Elucidating the role of the linker in DkTx mediated TRPV1 activation Mechanism

Abstract

Peptide toxins produced by venomous animals serve as powerful tools for unraveling the mechanisms of modulation of ion channel proteins they target. My thesis work focuses on studying the mechanism of activation of the transient receptor potential vanilloid 1 (TRPV1) ion channel by the double-knot toxin (DkTx), a toxin produced by the Chinese bird spider. Specifically, my work focuses on examining the as yet unexplored role of a seven residues-long “linker” region present in the toxin by generating variants of residues comprising this region of the toxin followed by their electrophysiological characterization as TRPV1 agonists. Three types of toxin variants have been generated—site-directed substitutions of proline residues of the linker, truncations of the linker and substitution of all the residues of the linker to glycine residues.
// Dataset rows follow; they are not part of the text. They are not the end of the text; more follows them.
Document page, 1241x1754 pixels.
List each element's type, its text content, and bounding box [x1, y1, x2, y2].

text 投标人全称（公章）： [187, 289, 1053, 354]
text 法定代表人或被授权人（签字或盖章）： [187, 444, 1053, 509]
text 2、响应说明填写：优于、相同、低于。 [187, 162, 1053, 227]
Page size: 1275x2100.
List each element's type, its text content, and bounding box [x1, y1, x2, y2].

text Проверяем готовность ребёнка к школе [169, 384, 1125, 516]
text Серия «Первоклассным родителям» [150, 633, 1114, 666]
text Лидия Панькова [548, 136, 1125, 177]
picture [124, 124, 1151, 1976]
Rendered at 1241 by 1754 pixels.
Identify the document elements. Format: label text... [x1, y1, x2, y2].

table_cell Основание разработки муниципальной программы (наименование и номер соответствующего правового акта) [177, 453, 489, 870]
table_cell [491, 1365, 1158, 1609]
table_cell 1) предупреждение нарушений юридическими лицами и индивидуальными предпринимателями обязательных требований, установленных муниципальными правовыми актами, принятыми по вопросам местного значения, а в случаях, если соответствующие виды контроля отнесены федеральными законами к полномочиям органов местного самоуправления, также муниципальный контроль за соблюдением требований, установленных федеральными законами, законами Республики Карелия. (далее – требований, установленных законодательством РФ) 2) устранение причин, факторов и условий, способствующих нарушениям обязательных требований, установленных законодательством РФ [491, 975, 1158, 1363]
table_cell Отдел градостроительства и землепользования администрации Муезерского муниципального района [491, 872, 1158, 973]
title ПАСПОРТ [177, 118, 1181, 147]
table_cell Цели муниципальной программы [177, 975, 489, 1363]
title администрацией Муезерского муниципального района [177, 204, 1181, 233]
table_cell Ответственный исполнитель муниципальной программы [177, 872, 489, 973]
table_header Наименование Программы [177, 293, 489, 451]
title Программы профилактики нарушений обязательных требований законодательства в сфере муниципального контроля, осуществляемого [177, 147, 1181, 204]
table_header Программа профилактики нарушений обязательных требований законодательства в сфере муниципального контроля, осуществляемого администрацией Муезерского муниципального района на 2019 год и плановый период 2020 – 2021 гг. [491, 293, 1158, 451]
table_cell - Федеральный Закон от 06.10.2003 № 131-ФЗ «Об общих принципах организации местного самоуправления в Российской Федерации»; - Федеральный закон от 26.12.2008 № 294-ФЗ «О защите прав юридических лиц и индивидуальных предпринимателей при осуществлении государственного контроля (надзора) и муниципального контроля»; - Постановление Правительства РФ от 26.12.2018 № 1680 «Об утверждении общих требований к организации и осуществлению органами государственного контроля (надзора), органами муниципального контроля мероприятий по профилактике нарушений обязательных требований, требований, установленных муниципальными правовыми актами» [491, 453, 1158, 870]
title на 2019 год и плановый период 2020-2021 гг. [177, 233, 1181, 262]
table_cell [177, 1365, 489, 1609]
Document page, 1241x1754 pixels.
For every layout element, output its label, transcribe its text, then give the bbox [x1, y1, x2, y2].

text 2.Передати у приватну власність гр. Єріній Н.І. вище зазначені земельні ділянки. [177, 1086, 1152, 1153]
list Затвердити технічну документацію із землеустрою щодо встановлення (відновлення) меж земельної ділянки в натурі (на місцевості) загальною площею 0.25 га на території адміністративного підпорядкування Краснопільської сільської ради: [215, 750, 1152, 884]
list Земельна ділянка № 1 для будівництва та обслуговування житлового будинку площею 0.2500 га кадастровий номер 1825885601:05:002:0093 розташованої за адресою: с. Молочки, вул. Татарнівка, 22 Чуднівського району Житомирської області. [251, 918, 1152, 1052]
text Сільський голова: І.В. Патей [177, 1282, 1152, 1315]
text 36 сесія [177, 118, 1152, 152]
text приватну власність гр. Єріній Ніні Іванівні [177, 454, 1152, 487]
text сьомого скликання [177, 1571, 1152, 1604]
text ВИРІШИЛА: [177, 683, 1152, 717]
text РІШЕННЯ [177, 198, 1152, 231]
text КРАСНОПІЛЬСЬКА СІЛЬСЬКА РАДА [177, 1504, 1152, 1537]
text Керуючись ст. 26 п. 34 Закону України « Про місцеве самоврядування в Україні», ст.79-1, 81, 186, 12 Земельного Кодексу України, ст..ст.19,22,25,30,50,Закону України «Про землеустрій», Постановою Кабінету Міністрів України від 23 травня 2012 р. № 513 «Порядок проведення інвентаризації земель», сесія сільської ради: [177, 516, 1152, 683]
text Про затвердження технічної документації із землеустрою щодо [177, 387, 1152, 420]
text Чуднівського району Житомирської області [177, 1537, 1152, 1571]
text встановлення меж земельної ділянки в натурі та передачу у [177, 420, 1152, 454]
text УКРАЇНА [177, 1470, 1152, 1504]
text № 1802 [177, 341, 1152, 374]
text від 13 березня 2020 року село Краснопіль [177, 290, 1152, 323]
Functional characterization of these variants reveals that whereas proline substituents demonstrate negligible effects on toxin-activation of the channel, truncating the linker results in a profound alteration of both the wash-off rates and the potency of the toxin. Substituting all the linker residues with glycine results in a moderate effect on toxin activity. Taken together, these results demonstrate that the chemistry of the residues comprising the linker plays a minimal role in the toxin’s activity and that the linker primarily serves to provide the separation required for the two knots to reach out and concomitantly dock onto their binding sites on the channel.